INSTRUCTION: Provide only the number of lines in the data below that contain the word "formaat".

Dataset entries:
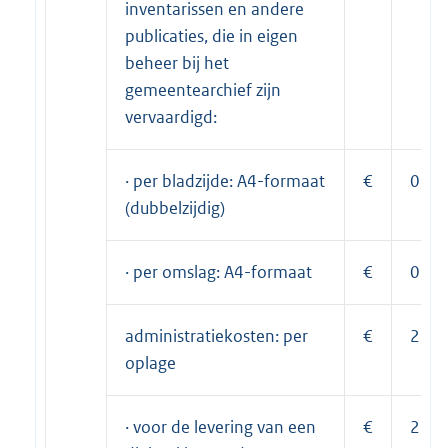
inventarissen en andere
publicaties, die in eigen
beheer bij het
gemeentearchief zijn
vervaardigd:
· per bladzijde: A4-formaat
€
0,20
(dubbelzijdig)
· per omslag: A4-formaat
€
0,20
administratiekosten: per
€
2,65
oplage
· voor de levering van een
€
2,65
--
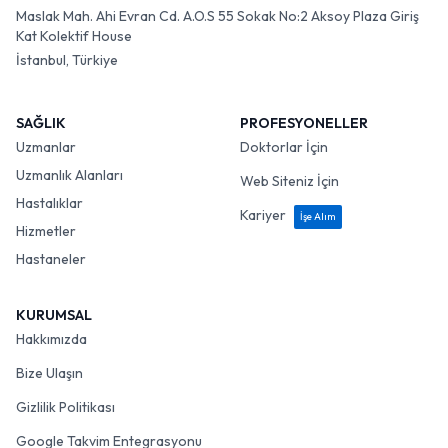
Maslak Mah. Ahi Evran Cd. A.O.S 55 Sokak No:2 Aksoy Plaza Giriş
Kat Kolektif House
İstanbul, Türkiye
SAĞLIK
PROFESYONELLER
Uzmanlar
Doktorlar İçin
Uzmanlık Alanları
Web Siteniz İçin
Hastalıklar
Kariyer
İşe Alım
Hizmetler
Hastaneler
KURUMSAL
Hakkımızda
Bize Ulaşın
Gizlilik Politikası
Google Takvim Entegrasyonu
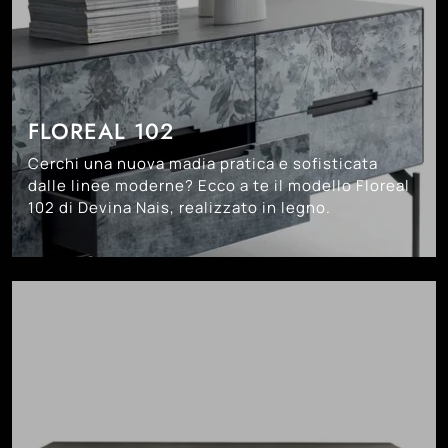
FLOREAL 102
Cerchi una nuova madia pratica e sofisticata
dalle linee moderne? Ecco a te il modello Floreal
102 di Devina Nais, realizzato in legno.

PROBLEM SOLUTION: 2